An example I'm going to use is chili dogs. The other night my boyfriend had made some for himself and I was having one of my usual meals. As soon as I smelled the chili and saw the melty cheese, I knew I wanted one. And BAD.
[2] Try to rationalize eating it
I tried to tell myself that I'd have just ONE and THAT'S IT. And that will fit into my calories. Plus, I should give into my cravings every once in awhile so that I don't over-do it later. So it's okay, right?
[3] "Screw it" mentality
Well, if I'm being honest, I know that just one chili dog wont fill me up. And I'll probably crave another anyways... and they'll be SOOO good. I mine as well just eat however much I want and enjoy it.
(and if I get this far...)
[4] Desperate need to give in
At this point I feel like I absolutely, without a doubt NEED TO EAT A CHILI DOG. I can't think of what will happen if I don't... and I honestly feel like I can't stop myself from giving in.
[5] Resist. Resist. Resist.
I think that says it all. It's literally a mental war... I have to use every trick I have up my sleeve to convince my head not to have any chili dogs. I literally sit, doing nothing but going back & forth in my head - okay I'll eat it; WAIT. NO. YOU DON'T NEED IT; and so on.

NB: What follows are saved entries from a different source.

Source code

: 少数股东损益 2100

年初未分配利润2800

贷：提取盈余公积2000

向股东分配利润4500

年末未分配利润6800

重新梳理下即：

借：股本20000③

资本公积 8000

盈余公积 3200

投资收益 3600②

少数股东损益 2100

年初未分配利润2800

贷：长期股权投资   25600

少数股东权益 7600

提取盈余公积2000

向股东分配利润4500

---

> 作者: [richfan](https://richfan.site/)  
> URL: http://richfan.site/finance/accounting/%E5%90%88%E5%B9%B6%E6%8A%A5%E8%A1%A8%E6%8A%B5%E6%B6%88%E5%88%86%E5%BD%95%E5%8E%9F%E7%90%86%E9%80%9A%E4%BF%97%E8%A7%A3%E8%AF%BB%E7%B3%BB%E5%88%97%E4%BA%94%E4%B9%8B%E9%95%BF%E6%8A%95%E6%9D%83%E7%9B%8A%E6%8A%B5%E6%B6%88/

[6] Finally, either proud that I didn't eat it or guilty for giving in
This is the end of the craving cycle for me and it's either 100% good or 100% bad. I've either given in or I haven't. I'm proud to say that I DID NOT eat a single chili cheese dog that day :).
This is just an example of what I personally go through when I'm having one of those flat out cravings. Does this sound like what you guys have experienced, or is it completely different for you?